With this post, the-privacy-blog.eu is finally officially opened! In the future, I will use this blog to write about my own research regarding privacy and information security, but also about more general, related topics.

Actually, I planned to start blogging a lot earlier this year, but, ironically, coming up with a privacy policy that I considered satisfactory took a lot more time than I expected… On the bright side of this lengthy process: I did learn a lot about WordPress, my hosting provider and the intricacies of drafting an easily understandable privacy policy.

In its current form, the household exemption should apply to this blog (yes, there are no external analytics tools etc.). So my first impulse was to just go with a small, informal description of the processing of personal data with regard to this website. However, there is some uncertainty regarding the household exemption and given this blog’s comment function, I decided to just go with the assumption that the exemption will not apply.

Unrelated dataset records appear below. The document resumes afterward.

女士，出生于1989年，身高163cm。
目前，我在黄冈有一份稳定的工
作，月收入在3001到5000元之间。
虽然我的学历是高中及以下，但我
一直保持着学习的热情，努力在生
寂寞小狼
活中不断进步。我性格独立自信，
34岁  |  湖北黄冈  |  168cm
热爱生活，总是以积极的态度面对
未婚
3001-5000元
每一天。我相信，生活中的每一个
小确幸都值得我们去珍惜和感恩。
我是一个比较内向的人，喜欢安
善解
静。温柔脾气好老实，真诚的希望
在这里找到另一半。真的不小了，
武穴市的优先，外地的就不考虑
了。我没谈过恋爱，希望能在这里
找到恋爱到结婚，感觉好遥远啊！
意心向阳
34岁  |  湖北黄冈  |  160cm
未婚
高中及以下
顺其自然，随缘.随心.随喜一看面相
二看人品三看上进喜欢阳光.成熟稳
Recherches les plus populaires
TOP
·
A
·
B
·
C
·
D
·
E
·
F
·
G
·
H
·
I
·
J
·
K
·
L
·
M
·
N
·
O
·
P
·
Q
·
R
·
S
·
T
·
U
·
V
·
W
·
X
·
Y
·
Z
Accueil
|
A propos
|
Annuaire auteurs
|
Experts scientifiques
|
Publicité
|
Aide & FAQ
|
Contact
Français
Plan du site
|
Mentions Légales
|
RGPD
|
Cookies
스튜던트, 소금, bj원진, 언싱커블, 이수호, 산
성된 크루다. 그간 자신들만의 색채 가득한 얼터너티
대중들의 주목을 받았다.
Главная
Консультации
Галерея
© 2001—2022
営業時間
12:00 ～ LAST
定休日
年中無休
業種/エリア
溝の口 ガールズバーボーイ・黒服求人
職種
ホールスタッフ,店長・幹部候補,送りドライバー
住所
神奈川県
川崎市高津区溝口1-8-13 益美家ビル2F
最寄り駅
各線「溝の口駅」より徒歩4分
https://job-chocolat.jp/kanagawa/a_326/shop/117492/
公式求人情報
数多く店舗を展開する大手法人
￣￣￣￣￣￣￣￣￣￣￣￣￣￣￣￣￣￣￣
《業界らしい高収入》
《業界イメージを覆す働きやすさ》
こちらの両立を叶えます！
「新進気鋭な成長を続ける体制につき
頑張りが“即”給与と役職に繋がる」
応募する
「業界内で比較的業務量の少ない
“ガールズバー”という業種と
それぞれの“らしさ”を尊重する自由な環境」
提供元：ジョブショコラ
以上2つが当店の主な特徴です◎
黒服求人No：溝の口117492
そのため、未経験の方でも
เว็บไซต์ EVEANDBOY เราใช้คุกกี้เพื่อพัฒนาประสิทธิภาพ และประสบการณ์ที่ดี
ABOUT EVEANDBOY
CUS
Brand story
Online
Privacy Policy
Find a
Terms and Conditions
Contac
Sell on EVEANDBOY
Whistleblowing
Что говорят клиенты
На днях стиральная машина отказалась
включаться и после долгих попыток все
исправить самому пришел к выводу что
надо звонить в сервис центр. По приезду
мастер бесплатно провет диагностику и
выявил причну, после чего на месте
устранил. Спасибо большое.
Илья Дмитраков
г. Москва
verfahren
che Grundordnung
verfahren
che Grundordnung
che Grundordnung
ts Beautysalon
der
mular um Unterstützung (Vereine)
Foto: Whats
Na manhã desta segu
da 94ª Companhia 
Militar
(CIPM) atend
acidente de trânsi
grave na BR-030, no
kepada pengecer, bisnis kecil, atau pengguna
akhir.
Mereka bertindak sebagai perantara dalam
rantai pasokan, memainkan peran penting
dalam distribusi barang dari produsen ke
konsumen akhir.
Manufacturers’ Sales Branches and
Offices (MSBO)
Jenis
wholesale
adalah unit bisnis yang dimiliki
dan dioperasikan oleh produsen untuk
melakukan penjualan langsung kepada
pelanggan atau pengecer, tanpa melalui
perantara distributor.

Consequently, I wanted a proper, full-fledged privacy policy and as I am no friend of off-the-shelf boilerplate, I also wanted to write it myself without resorting to one of those customizable templates one finds on the Internet.

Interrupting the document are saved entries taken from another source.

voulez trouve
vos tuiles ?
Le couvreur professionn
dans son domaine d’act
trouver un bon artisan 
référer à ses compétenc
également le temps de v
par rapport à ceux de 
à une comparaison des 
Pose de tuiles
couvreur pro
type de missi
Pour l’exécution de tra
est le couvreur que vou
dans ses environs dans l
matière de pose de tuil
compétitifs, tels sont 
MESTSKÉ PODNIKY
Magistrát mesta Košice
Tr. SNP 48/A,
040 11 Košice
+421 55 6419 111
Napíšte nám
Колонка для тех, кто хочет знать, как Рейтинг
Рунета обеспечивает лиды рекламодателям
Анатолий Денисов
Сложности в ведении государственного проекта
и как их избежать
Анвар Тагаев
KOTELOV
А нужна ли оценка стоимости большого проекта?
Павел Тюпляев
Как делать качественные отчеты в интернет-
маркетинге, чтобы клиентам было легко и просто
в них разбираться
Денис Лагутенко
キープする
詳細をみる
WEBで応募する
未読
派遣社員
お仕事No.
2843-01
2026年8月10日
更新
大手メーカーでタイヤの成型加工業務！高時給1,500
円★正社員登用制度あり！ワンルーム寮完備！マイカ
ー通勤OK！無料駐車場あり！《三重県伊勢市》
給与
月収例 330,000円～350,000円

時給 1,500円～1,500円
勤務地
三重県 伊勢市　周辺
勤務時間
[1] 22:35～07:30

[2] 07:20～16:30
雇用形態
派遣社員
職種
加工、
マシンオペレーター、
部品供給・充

Aside from the fact that I am not a lawyer and not used to writing legal text, one unexpected challenge was to find out what WordPress is actually doing in the background and to make sure that no plugins or other functionality were transferring data to third parties. For example, Gravatar was activated per default, as least in my WordPress setup.

To cut a long story short: it took much longer than I expected to come up with a policy that I deemed compliant and easily understandable. I will probably adjust the policy in the future to make it easier to understand but for now I am all set to actually start blogging here.